Revision history for this message
Christian Ehrhardt  (paelzer) wrote :

Hi,
I reordered this slightly to split into topics properly.

> The problem is that I don't reach "3. finally once I hit my 60 second limit on the paths
> (dev_loss_tmo) they are considered dead" . The paths are never removed and stay "running"
> forever. Maybe it is related to the fact that there is only one HBA active.

> My expectation is the paths to be removed after dev_loss_tmo. However if it is acting on the
> whole rport - we still have healthy paths on the both rports, so it might be actually working
> as expected.

^^ yes I think this part indeed work as expected, but I'm open to be convinced otherwise

> Also when the both paths are failing and the map is flushed(as we have only one FC HBA we have
> only 2 paths to both controllers of the storage), it is expected the devices underneath to be
> removed as well. They are not removed and the map comes back on multipath reload maps.

You saw my example on "failing paths" above which indeed seemed to remove the devices for me.
In Journal/dmesg I had:
  "rport-1:0-0: blocked FC remote port time out: removing target and saving binding"
If the port/path is down (not the LUN) then I'd expect the kernel to trigger that after dev_loss_tmo.

> udev is caching the old disk info, so all the ids should be the same. When you run sg_inq, it
> is checking the real values and returns the real ID. Multipath however is still using the
> cached wrong ids from udev.

> Also the udev is to reluctant to rescan the readded devices because they are never removed.
> When a path is reinstated it should be rescanned to validate that it is in fact the same disk.

^^ I agree to this, if indeed the UUID changed but is cached/not-rescanned that seems like an issue to me.

> Please tell me if you need more information.

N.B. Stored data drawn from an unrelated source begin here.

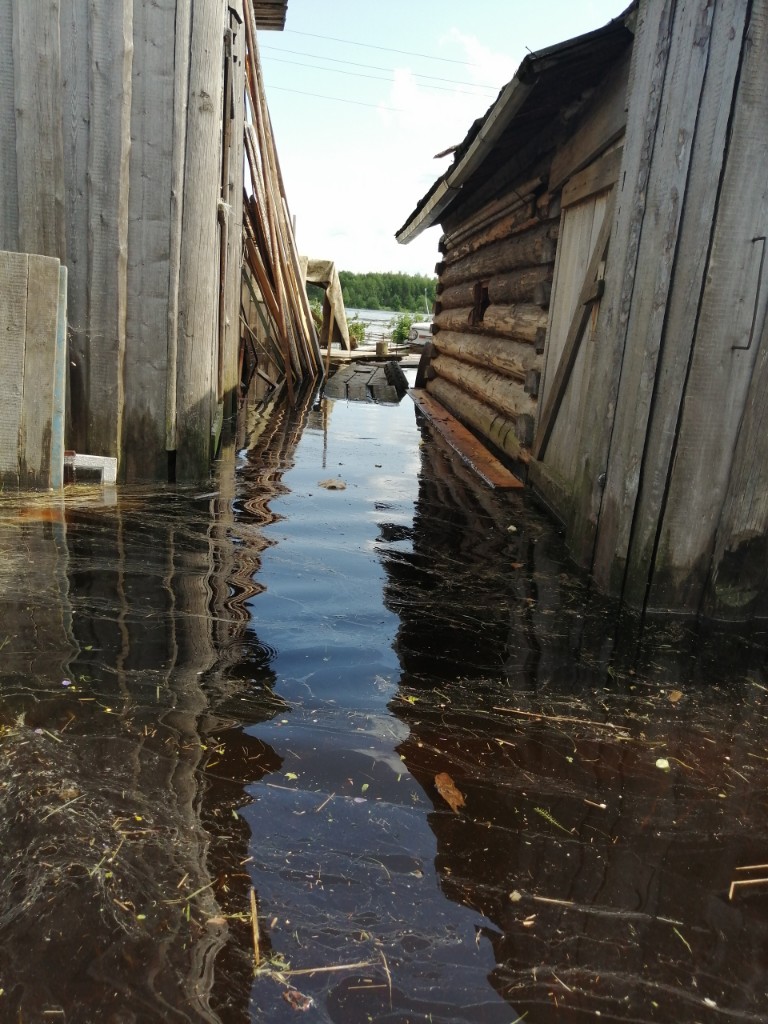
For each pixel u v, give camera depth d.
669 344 3.53
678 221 3.43
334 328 21.42
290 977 1.55
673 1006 1.56
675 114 3.43
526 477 6.53
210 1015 1.46
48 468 4.86
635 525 3.78
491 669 3.00
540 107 5.94
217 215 5.41
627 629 3.51
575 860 1.95
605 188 4.93
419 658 3.04
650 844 2.03
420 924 1.71
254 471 6.22
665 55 3.50
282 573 3.85
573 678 2.98
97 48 4.82
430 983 1.56
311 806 2.06
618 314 3.90
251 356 11.51
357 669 2.88
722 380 3.46
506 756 2.39
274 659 2.89
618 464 3.89
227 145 6.72
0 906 1.65
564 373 5.51
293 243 12.45
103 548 3.93
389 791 2.16
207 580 3.63
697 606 3.74
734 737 2.61
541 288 6.36
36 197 4.97
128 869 1.78
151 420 5.38
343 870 1.85
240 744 2.31
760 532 3.58
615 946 1.69
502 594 3.86
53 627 2.97
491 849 1.96
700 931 1.75
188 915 1.67
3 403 4.70
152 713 2.43
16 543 3.89
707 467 3.56
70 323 5.12
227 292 7.18
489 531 5.01
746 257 3.34
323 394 12.83
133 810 1.97
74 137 4.92
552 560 4.47
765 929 1.77
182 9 4.86
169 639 2.97
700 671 3.13
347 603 3.54
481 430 8.67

I don't think "I/we" need any more here - it seems to be something that the multipath-tools don't do yet (or it could, but we both fail to see the right mix of config options to do so).

The next step to me seems to be to engage with upstream which is usually done best by the affected person. As mentioned before that would be at [1][2].
A link back to the discussion/issue would be awesome so that we can track the outcome and integrate it into Ubuntu.

[1]: https://www.redhat.com/mailman/listinfo/dm-devel
[2]: https://github.com/opensvc/multipath-tools/issues